De Novo Synthesis, and Functional and Structural Characterization of Novel Aminoglycoside Analogues to Bypass Resistance Mechanisms and Optimize Selectivity

新型氨基糖苷类似物的从头合成、功能和结构表征，以绕过耐药机制并优化选择性

• 批准号: 10447128
• 负责人: JAMES E KIRBY
• 金额: $ 76.53万
• 依托单位: BETH ISRAEL DEACONESS MEDICAL CENTER
• 依托单位国家: 美国
• 财政年份: 2020
• 资助国家: 美国
• 起止时间: 2020-08-20 至 2024-07-31
• 项目状态: 已结题
• 来源: https://reporter.nih.gov/project-details/10447128
• 关键词: Acinetobacter baumannii; Acylation; Address; Amines; Amino Sugars; Aminoglycoside Antibiotics; Aminoglycoside resistance; Aminoglycosides; Anti-Bacterial Agents; Anti-Infective Agents; Antibiotic Resistance; Antibiotics; Bypass; Carbohydrate Chemistry; Carbohydrates; Centers for Disease Control and Prevention (U.S.); Charge; Chemicals; Coupled; Cryoelectron Microscopy; Diamines; ESKAPE pathogens; Enzymes; Event; Frequencies; Goals; Hydrogen Bonding; Hydroxyl Radical; Incidence; Infection; Laboratories; Lead; Mediating; Metabolism; Methodology; Methylation; Methyltransferase; Microbiology; Modification; Multi-Drug Resistance; Organism; Outcome; Parents; Pharmaceutical Chemistry; Positioning Attribute; Pseudomonas aeruginosa; Pyrimidine; Pyrimidines; Resistance; Ribosomes; Route; Scheme; Site; Site-Directed Mutagenesis; Structure; Structure-Activity Relationship; Therapeutic; Variant; analog; antimicrobial; bacterial resistance; bactericide; base; carbapenem-resistant Enterobacteriaceae; carbohydrate structure; clinically relevant; design; emerging antimicrobial resistance; expectation; improved; multi-drug resistant pathogen; nephrotoxicity; novel; ototoxicity; pathogen; pathogenic bacteria; polyol; preservation; protonation; pyridine; resistance mechanism; stereochemistry; structural biology; sugar; targeted treatment; tv watching

There is an emerging threat from multidrug-resistant Gram-negative bacterial pathogens, specifically, carbapenem-resistant Enterobacteriaceae, Acinetobacter baumannii, and Pseudomonas aeruginosa (e.g., ESKAPE pathogens).
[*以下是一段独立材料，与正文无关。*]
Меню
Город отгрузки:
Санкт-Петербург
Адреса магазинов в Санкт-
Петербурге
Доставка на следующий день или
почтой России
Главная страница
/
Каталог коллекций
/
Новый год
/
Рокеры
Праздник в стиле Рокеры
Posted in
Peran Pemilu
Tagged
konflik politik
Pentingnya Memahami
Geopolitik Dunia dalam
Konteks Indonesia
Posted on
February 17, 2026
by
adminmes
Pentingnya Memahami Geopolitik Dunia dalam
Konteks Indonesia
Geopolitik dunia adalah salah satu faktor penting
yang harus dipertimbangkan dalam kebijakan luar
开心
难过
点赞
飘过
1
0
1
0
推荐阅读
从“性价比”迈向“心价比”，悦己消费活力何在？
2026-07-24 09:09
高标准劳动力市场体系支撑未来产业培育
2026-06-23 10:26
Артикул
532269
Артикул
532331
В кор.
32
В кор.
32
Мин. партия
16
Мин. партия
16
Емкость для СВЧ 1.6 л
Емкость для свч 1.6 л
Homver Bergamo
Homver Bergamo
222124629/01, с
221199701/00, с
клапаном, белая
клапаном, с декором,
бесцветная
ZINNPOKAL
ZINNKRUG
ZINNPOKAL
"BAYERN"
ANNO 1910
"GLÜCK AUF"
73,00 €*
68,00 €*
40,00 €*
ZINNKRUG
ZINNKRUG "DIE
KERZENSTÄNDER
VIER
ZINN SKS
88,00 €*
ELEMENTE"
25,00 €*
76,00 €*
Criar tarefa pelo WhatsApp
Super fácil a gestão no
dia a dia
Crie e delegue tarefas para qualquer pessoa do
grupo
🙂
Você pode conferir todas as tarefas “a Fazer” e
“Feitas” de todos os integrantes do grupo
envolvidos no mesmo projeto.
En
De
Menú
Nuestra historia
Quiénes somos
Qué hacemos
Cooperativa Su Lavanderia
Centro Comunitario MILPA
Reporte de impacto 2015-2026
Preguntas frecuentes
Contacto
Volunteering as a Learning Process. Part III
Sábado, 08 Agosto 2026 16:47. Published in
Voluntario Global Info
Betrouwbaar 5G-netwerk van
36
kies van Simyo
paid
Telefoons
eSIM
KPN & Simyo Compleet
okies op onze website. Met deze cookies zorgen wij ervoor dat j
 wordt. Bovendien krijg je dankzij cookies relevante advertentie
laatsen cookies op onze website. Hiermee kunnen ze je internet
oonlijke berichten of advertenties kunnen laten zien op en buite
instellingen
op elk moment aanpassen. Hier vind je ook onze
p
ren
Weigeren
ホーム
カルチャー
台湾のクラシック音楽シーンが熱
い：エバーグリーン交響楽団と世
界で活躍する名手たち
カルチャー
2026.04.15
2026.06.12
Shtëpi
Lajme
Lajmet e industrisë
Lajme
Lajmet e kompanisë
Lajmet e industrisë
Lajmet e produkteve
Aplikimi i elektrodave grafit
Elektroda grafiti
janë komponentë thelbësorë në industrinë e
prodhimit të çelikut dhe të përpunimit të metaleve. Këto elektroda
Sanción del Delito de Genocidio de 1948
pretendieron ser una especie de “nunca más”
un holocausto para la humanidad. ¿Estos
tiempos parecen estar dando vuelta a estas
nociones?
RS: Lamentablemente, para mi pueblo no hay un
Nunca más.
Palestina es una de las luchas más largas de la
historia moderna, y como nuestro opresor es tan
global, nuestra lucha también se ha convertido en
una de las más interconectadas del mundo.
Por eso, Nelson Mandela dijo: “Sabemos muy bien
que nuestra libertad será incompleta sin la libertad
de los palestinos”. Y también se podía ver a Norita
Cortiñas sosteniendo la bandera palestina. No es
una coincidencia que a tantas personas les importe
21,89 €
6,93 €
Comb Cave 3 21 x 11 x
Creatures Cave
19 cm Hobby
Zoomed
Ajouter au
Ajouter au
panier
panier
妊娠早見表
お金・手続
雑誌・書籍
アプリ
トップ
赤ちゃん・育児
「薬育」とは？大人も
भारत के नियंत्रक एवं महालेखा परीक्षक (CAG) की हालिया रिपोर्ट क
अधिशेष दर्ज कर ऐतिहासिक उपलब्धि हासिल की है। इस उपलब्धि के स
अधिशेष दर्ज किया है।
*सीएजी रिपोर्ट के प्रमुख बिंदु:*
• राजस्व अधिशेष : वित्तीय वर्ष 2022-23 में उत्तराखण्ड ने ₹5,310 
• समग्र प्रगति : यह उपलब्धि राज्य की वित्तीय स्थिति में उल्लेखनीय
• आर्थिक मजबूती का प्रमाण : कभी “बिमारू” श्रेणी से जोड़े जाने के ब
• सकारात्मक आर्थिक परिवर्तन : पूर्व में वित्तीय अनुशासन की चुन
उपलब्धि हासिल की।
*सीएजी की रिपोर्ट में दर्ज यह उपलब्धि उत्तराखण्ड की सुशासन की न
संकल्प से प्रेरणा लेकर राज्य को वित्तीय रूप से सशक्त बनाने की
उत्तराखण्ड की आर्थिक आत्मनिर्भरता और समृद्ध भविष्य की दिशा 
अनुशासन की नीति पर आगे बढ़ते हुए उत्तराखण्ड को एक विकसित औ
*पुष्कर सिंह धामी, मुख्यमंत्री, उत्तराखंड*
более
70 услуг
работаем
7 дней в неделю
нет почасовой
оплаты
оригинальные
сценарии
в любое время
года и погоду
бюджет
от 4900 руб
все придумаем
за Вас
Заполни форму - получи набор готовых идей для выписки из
The resulting infections are often untreatable or treatable only with toxic antimicrobials. More troubling is the fact that the incidences of these infections are occurring with increasing frequency. Therefore, the CDC now categorizes such organisms in their top antibiotic resistance threat level. New anti-infective strategies are urgently needed. This multi-PI R01 application proposes a de novo medicinal chemistry design and de novo carbohydrate synthesis approach, which when coupled with functional characterization and cryo-EM enabled structure-guided design should lead to the rapid discovery of novel aminoglycoside (AG) antimicrobials with activity against resistant Gram-negative pathogens. The long-term expected outcomes are 1) the establishment of new synthetic methodology for systematic medicinal chemistry SAR-based exploration of the aminoglycoside chemical space and 2) the discovery of new aminoglycoside structural motifs with improved activity against resistant bacteria (e.g., AME, RMT- mediated resistance). The underlying hypothesis that guides our approach is the assumption that there are many carbohydrate structures that remain undiscovered due to the synthetic limitations of traditional carbohydrate and semi-synthetic approaches. In contrast, our total de novo synthetic approach enables the installation of a much broader range of carbohydrates in a stereochemically selective manner. Examples of structural variations that will be explored are aminoglycosides with rare aminosugar, linear sugar, and 2- deoxystreptamine (2-DOS) substitutions that are designed to evade known aminoglycoside resistance mechanisms.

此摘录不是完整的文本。